§ MATERIAL FOR THE TASK:
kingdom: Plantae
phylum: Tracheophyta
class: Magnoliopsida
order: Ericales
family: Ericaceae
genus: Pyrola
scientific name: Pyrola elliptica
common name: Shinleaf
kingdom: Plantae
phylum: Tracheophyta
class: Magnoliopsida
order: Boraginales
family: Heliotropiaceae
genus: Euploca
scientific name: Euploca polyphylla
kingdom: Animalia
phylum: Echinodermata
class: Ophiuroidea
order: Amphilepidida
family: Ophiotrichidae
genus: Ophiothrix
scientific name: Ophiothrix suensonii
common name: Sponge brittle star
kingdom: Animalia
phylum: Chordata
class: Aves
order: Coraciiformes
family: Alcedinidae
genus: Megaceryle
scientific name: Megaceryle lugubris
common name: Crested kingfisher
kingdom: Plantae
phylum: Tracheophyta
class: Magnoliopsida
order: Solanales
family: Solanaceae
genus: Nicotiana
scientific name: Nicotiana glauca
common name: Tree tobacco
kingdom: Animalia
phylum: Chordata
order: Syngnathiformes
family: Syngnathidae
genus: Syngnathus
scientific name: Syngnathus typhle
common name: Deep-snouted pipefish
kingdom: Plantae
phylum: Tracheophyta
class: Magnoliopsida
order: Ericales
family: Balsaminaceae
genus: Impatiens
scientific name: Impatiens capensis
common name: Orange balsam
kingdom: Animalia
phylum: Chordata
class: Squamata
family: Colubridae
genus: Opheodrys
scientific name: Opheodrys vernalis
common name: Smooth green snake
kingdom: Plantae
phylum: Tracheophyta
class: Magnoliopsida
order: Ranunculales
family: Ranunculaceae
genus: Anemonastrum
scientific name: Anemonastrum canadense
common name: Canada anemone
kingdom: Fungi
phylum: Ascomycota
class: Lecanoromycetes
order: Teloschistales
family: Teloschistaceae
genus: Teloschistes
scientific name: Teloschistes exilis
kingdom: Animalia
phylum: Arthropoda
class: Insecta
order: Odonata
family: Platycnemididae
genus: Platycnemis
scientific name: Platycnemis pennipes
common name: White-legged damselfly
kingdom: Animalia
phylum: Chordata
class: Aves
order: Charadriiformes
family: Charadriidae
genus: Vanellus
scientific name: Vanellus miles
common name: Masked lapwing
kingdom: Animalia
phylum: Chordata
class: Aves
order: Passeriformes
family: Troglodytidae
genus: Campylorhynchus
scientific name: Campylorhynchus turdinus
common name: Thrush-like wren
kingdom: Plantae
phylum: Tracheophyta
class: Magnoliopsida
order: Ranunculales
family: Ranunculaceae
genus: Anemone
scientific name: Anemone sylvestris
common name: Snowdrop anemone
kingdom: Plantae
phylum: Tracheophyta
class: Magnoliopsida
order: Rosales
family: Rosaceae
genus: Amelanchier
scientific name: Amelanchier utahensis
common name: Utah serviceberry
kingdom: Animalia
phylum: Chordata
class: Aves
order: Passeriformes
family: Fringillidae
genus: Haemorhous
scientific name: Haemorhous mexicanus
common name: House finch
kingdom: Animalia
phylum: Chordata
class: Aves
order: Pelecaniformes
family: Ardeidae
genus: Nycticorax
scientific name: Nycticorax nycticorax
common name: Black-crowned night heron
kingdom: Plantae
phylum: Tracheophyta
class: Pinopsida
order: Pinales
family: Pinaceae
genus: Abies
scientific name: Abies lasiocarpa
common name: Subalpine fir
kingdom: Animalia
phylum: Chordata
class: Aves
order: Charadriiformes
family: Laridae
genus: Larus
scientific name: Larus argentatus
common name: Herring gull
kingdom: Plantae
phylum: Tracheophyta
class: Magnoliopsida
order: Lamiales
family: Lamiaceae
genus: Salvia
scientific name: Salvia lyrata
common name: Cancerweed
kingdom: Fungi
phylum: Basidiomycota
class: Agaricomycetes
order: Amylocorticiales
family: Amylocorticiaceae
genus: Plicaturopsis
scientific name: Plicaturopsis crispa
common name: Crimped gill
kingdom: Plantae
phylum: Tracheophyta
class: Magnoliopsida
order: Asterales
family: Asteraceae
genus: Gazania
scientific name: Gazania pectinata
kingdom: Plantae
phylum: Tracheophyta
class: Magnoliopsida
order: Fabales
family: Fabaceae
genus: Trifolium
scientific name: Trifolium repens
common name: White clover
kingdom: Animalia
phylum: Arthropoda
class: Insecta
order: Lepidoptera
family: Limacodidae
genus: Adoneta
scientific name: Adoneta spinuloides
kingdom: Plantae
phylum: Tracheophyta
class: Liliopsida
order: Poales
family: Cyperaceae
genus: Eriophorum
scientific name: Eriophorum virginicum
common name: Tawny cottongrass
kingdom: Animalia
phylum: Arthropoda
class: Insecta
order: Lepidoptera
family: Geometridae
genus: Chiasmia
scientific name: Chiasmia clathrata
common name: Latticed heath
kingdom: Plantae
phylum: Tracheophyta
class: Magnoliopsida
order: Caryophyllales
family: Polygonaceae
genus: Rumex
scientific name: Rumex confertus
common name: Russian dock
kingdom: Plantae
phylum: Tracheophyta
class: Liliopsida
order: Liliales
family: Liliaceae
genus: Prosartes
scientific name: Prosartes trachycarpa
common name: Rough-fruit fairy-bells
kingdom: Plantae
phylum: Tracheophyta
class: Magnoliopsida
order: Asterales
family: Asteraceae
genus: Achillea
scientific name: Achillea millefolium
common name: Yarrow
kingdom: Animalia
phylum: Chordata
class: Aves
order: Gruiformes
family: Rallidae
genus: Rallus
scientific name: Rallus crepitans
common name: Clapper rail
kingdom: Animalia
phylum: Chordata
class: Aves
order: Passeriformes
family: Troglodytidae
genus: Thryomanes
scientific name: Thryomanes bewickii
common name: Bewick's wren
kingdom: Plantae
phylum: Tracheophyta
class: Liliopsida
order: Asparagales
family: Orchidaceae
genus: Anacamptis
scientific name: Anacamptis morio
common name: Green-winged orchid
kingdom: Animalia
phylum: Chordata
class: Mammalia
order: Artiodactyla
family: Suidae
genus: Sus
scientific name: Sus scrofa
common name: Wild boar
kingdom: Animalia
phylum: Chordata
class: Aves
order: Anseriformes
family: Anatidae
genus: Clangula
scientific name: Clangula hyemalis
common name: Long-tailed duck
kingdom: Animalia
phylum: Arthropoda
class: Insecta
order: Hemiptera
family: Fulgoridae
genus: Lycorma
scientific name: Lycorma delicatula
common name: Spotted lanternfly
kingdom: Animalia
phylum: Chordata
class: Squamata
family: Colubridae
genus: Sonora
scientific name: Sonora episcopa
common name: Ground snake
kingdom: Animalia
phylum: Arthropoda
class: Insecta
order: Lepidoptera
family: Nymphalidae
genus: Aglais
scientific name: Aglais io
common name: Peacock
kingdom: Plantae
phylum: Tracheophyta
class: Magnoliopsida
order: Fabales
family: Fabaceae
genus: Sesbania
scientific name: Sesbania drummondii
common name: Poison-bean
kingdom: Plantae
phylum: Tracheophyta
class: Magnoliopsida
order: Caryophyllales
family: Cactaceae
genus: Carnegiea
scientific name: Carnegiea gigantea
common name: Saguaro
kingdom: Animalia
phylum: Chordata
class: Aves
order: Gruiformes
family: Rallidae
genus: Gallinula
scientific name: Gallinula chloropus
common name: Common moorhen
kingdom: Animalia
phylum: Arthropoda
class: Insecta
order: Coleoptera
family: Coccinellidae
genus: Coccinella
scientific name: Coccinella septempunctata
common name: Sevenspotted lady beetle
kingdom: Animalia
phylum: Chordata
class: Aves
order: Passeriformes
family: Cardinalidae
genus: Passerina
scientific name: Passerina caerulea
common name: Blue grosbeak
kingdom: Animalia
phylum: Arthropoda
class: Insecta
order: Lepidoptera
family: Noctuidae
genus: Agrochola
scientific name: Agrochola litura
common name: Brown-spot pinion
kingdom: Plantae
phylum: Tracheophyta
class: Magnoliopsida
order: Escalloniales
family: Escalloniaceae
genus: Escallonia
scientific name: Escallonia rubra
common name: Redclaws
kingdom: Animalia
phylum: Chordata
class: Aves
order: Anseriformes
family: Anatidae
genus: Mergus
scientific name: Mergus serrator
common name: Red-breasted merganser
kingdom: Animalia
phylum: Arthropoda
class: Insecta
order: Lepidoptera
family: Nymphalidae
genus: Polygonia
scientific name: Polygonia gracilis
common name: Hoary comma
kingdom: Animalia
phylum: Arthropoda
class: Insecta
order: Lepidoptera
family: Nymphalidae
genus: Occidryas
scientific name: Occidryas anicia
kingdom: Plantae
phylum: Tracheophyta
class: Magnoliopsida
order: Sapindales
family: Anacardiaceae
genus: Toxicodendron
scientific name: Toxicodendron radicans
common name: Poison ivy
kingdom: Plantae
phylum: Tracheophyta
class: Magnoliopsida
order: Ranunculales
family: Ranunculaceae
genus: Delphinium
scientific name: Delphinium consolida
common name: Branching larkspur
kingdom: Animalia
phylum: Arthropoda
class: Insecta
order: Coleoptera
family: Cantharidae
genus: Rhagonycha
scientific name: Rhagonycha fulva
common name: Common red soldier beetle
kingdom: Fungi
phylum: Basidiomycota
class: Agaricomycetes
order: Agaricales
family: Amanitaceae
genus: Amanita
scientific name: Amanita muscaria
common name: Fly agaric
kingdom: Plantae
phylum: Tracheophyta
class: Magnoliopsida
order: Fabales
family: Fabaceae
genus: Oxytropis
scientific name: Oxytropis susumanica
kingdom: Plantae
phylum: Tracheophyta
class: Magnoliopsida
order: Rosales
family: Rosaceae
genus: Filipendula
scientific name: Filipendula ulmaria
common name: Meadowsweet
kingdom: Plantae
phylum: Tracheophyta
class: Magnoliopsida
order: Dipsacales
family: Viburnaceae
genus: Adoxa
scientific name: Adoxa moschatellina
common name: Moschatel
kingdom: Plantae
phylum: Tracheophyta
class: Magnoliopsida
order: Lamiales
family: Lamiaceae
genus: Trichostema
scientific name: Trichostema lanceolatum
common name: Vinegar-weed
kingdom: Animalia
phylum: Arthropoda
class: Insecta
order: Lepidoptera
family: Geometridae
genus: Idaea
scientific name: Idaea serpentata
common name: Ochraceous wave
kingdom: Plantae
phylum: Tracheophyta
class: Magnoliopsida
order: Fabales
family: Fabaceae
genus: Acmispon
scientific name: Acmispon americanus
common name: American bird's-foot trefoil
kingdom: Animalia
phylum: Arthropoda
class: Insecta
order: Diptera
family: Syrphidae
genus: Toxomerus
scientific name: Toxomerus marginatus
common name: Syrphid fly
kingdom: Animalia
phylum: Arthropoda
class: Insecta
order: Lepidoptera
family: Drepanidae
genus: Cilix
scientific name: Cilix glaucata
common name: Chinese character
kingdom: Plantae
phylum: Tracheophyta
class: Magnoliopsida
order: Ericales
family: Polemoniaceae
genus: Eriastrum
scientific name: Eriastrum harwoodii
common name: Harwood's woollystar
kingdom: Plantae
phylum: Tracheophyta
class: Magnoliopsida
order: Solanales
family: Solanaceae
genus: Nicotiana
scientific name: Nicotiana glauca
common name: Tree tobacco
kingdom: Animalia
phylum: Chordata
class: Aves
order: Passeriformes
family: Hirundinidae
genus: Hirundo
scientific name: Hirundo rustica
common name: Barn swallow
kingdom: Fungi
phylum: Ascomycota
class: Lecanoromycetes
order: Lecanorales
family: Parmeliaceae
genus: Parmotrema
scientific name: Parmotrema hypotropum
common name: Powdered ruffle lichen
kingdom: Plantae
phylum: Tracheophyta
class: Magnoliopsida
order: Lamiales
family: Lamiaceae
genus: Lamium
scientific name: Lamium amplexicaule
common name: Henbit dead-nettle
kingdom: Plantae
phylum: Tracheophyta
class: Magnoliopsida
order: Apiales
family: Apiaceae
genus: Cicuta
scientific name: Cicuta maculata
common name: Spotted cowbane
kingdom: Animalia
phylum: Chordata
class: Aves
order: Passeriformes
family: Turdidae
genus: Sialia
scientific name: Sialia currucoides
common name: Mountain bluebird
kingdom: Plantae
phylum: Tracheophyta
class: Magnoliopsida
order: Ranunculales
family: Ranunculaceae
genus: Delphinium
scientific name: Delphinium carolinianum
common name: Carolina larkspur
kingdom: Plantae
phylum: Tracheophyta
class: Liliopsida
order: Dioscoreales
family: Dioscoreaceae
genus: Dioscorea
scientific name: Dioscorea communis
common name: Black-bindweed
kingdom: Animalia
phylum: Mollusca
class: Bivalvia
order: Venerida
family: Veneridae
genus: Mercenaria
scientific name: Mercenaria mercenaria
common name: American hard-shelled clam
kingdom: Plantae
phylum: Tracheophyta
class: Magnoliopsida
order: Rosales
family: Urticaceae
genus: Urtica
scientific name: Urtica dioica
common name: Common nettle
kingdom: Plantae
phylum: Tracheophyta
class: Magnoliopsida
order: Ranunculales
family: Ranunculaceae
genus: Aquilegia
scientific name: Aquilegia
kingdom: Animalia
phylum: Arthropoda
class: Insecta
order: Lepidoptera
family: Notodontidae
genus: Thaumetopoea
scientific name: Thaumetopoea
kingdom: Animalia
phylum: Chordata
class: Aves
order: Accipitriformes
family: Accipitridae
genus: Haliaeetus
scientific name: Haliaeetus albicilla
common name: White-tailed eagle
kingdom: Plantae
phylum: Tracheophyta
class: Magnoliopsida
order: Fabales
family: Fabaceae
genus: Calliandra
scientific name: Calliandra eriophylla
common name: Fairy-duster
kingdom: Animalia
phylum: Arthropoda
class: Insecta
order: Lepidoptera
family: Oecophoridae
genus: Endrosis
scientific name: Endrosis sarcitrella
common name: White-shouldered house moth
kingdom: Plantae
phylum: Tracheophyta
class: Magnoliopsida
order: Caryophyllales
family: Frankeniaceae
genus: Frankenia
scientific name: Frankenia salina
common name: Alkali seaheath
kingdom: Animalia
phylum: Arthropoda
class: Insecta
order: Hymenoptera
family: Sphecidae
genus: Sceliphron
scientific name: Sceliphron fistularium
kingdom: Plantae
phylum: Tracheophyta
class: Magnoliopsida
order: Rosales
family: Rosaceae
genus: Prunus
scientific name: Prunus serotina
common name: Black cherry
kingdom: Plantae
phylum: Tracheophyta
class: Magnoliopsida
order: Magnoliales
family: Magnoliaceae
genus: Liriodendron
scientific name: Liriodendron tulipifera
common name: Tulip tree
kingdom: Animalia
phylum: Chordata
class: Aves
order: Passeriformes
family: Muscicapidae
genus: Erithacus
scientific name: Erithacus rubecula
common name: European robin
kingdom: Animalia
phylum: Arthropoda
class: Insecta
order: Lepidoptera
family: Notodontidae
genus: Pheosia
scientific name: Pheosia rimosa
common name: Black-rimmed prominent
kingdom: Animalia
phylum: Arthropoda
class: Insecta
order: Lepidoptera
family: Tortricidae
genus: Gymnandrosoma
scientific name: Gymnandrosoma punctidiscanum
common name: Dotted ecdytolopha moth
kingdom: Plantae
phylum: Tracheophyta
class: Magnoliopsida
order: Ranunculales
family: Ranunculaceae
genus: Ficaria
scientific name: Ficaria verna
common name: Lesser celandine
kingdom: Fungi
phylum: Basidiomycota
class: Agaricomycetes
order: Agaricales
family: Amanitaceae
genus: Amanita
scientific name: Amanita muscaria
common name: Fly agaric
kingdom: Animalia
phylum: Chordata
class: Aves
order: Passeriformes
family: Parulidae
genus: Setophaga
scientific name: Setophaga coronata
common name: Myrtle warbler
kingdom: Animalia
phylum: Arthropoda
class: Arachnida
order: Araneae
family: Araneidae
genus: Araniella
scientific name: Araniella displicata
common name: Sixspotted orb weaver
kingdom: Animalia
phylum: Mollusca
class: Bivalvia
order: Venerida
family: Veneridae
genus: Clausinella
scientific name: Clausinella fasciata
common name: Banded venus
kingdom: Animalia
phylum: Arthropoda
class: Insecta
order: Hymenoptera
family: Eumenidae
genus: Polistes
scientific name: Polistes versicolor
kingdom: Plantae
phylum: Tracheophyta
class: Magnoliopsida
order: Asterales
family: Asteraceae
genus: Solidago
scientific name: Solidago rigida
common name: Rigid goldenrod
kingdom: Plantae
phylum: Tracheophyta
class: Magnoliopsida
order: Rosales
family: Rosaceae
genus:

§ PROBLEM REQUIREMENTS:
Return every line of the listing above that includes the string "Delphinium", copied in full.

§ EXPECTED OUTPUT:
genus: Delphinium
scientific name: Delphinium consolida
genus: Delphinium
scientific name: Delphinium carolinianum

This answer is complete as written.